Hannah Szymanik volunteered at Mary Queen of Peace Catholic School (MQPCS) in the Central Region of Ghana. Hannah taught English and math to a class of forty-one students ranging in age from 6 to 9 years old. Some of the topics Hannah taught included long and short vowel sounds, silent e, story comprehension, addition, currency, and telling time. Since MQPCS does not turn anyone away due to lack of academic performance, Hannah was also able to work one on one with struggling readers by teaching them helpful decoding strategies. Through Hannah’s partnering organization, ProWorld Service Corps, she was able to purchase needed items for the school with a special program budget. Clocks were purchased for all of the primary grade classrooms, children’s books were purchased for the library, and sports equipment was purchased to replace broken equipment. During the month Hannah was in Ghana, she also had the opportunity on the weekends to learn about Ghanaian culture and history. While visiting the Cape Coast Slave Trading Castle and Assin Manso, she saw firsthand the sobering and disheartening realities of slavery in African history. To experience a different aspect of the Ghanaian history and culture, Hannah participated in language classes, African drum and dance lessons, and a wood carving lesson. One of the highlights of the trip for Hannah was staying with a host family.
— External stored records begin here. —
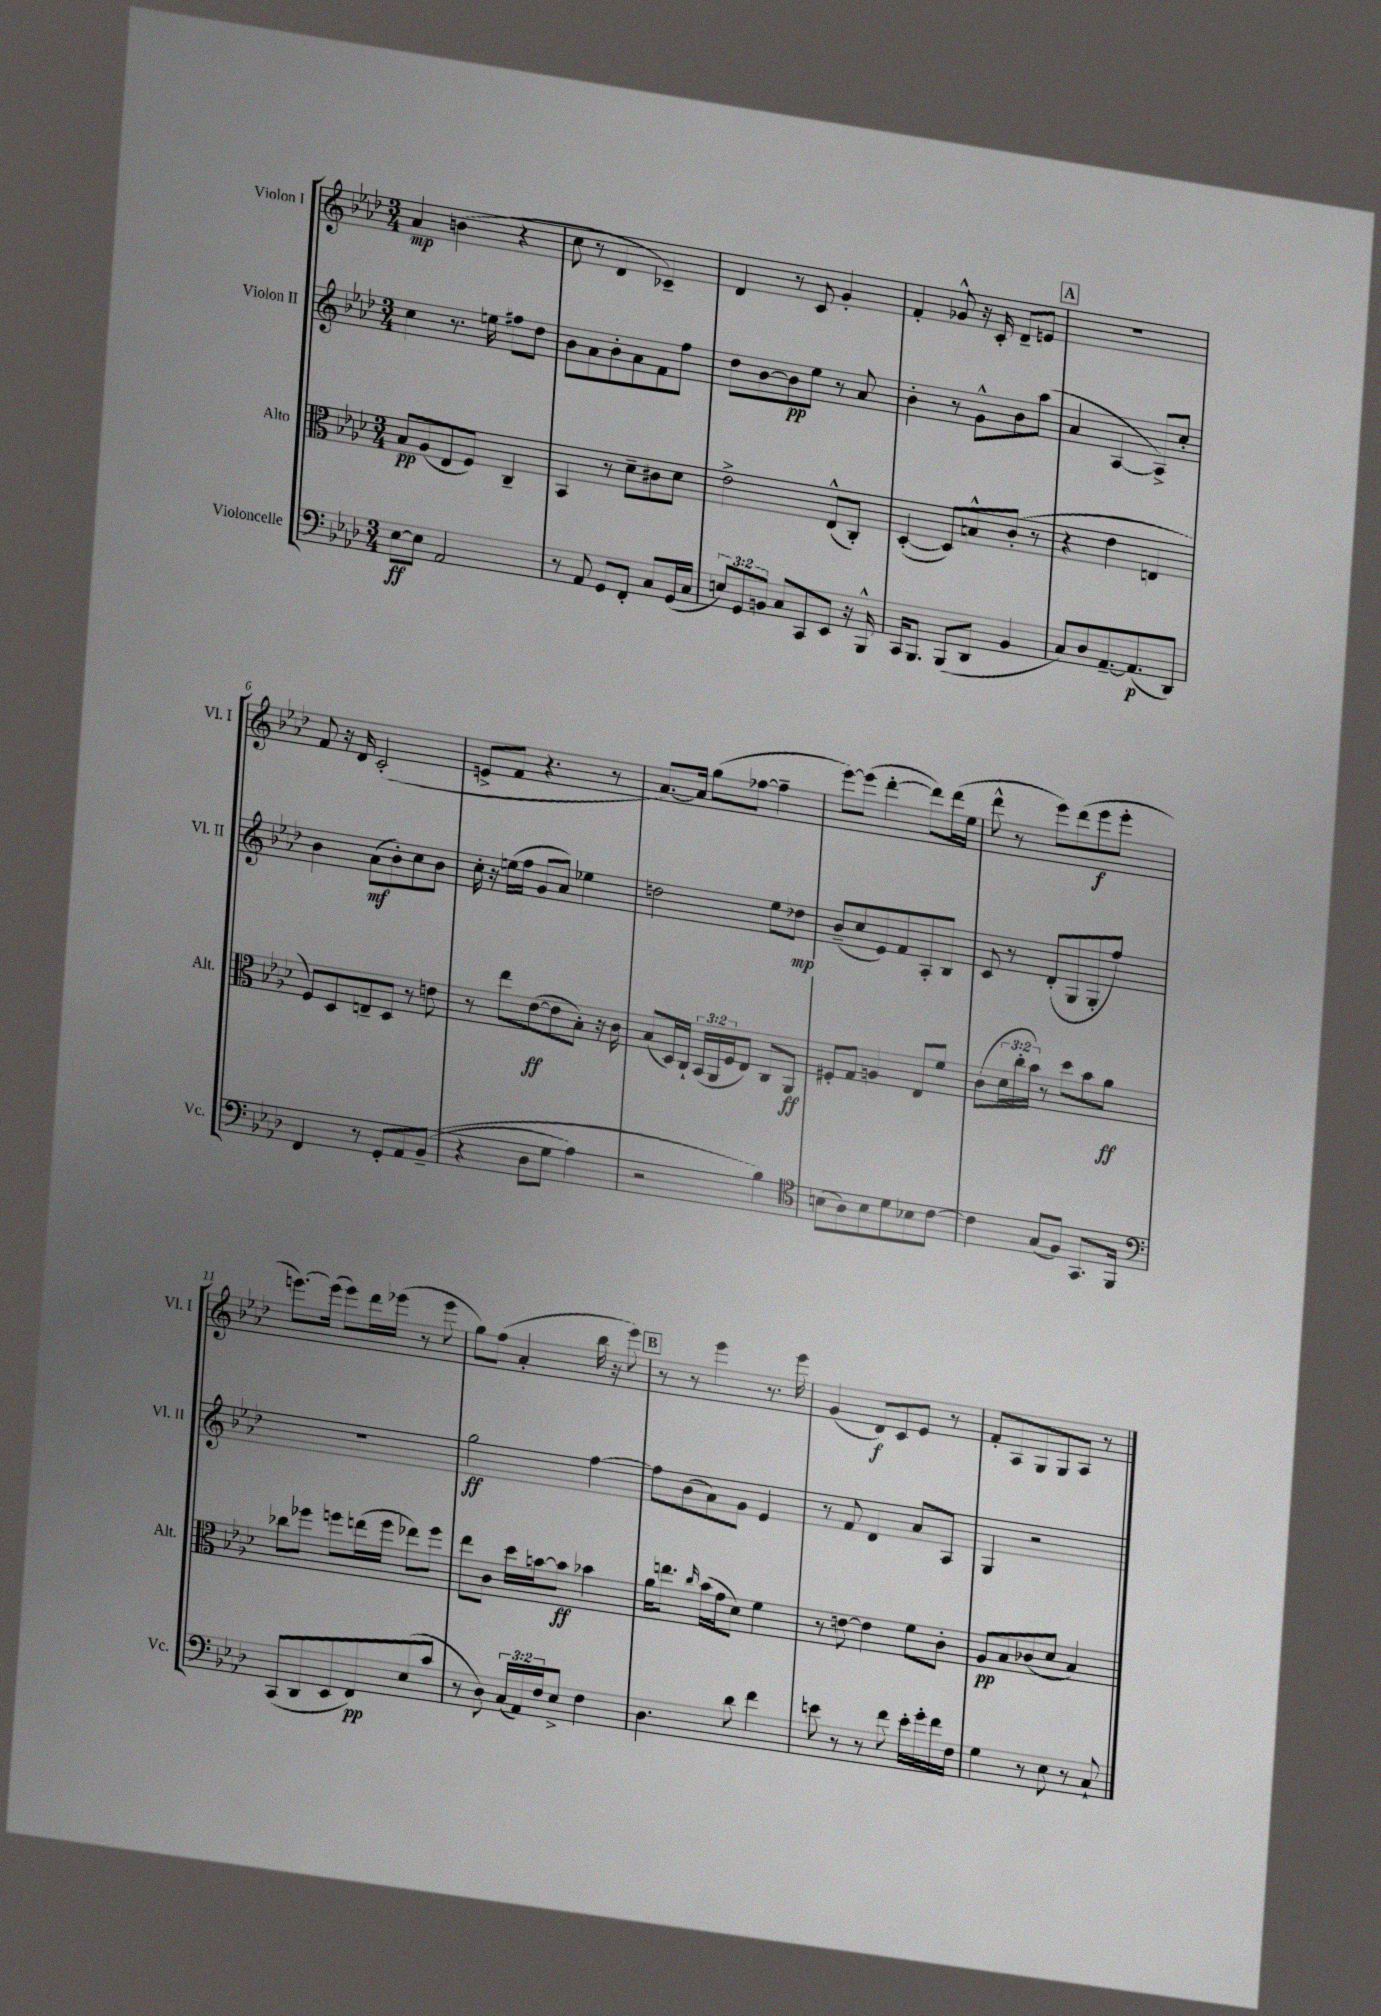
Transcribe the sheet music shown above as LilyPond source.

<<
\new StaffGroup <<
\new Staff = "s0" \with { instrumentName = "Violon I" shortInstrumentName = "Vl. I" } {
    \clef treble \key aes \major \numericTimeSignature \time 3/4
    aes'4\mp b'4( r4 |
    c''8 r8 des'4 ces'4--) |
    des'4 r8 c'8 g'4-. |
    f'4-. ges'8-^ r16 c'16-. des'8-- e'8 |
    \mark \markup { \box "A" } R2. |
    f'8 r16 des'16 c'2-.( |
    e'8-> f'8 r4. r8 |
    aes'8.~) aes'16 g''8( fes''8~ fes''4-- |
    ees'''8~) ees'''8( des'''4~-. des'''8) des'''16( ees''16 |
    des'''8-^ r8 ees'''8) des'''8( ees'''8\f ees'''8-. |
    e'''8.~) e'''16( e'''8) des'''16 ees'''16( r8 ees'''8 |
    g''8) f''8( aes'4-. bes''16 r16 ees'''8) |
    \mark \markup { \box "B" } r8 r8 ees'''4 r8. ees'''16 |
    g'4( des'8\f) c'8 ees'8 r8 |
    f'8-. aes8 g8 g8 aes8 r8 \bar "|." |
}
\new Staff = "s1" \with { instrumentName = "Violon II" shortInstrumentName = "Vl. II" } {
    \clef treble \key aes \major \numericTimeSignature \time 3/4
    c''4 r8. e''16 fis''8 des''8 |
    bes'8 aes'8 bes'8-. aes'8 f'8 f''8 |
    des''8 bes'8~ bes'8\pp ees''8 r8 aes'8 |
    bes'4-. r8 g'8-^ bes'8 aes''8( |
    \mark \markup { \box "A" } aes'4 aes4~ aes8->) c''8-. |
    bes'4 aes'8\mf( bes'8-.) c''8 bes'8 |
    c''16-. r16 e''16( f''16 g'8 aes'8) ees''4 |
    d''2 ees''8 des''8\mp |
    bes'8--( c''8 ees'8) f'8 aes8-. bes8 |
    c'8 r8 des'8-.( g8 g8-. f''8) |
    R2. |
    g''2\ff f''4~ |
    \mark \markup { \box "B" } f''8 bes'8( aes'8) g'8 ees'4 |
    r8 f'8 des'4 aes'8 aes8 |
    g4 r2 \bar "|." |
}
\new Staff = "s2" \with { instrumentName = "Alto" shortInstrumentName = "Alt." } {
    \clef alto \key aes \major \numericTimeSignature \time 3/4 \override Staff.TupletNumber.text = #tuplet-number::calc-fraction-text
    bes8\pp aes8( ees8 f8) c4-- |
    bes,4 r8 des'8-- cis'8 des'8 |
    ees'2-> ees8-^( c8-.) |
    des4~-.( des8) b8-^ c'8-.( r8 |
    \mark \markup { \box "A" } r4 ees'4 e4 |
    f8) des8 e8-- des8 r8 e'8 |
    r8 ees''8 ees'8~\ff( ees'8 bes8-.) r16 c'16 |
    bes8( des16) c16-! \tuplet 3/2 { bes,16( aes,16 f16 } ees8) c8 aes,8\ff |
    fis8-. g8 a4 ees8 f'8 |
    c'8( \tuplet 3/2 { des'16 c''16-. bes'16) } r8 des''8 bes'8 aes'8\ff |
    ces''8 fes''8 f''8 e''16( f''16 ees''8) f''8 |
    ees''8 c'8 des''16 b'16~ b'8\ff bes'4 |
    \mark \markup { \box "B" } aes'16 e''8. \grace { c''16 } bes'16( g'16 des'8) f'4 |
    r8 e'8~ e'4 f'8 c'8-. |
    aes8\pp bes8 ces'8( des'8 bes4) \bar "|." |
}
\new Staff = "s3" \with { instrumentName = "Violoncelle" shortInstrumentName = "Vc." } {
    \clef bass \key aes \major \numericTimeSignature \time 3/4 \override Staff.TupletNumber.text = #tuplet-number::calc-fraction-text
    ees8~\ff ees8 aes,2 |
    r8 aes,8 g,8 f,8-. c8 g,16( c16 |
    \tuplet 3/2 { e8) g,8 b,8 } c8 c,8 ees,8 r16 bes,,16-^ |
    c,16 bes,,8. bes,,8( des,8 bes,4 |
    \mark \markup { \box "A" } c8) des8 aes,8.~-- aes,8.\p( des,8) |
    f,4 r8 g,8-. aes,8 bes,8--(\( |
    r4 des8 g8 aes4) |
    r2 bes4\) |
    \clef tenor b8( aes8) b8 des'8 bes8 c'8~ |
    c'4 g8( f8) g,8. f,16 |
    \clef bass c,8( des,8 ees,8 f,8\pp) ees8( c'8 |
    r8 des8) \tuplet 3/2 { c16( aes,16) f16 } ees8-> f4 |
    \mark \markup { \box "B" } des4. des'8 f'4 |
    e'8 r8 r8 f'8 e'16-. g'16-. f'16 f16 |
    g4 r8 ees8 r8 c8-! \bar "|." |
}
>>
>>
She enjoyed becoming an active member of the household by helping with dinner and house chores, but most importantly she loved the welcoming family atmosphere and the cultural exchange through mutual respect for one another.
CEE Title: Get Connected
Hannah helped create Get Connected, an event that introduced Waynesburg faculty, staff, and students to customs and cultures from around the world. Hannah and her team partnered with several organizations such as the Greater Pittsburgh Community Food Bank, Narimon Jewelry, International Justice Mission and Ten Thousand Villages to offer students insight into the similarities between global and domestic issues. Her team also invited a steel drum trio to perform Caribbean music, Muslim women from Pittsburgh to discuss Islam, and South Korean students to assist in Korean name art.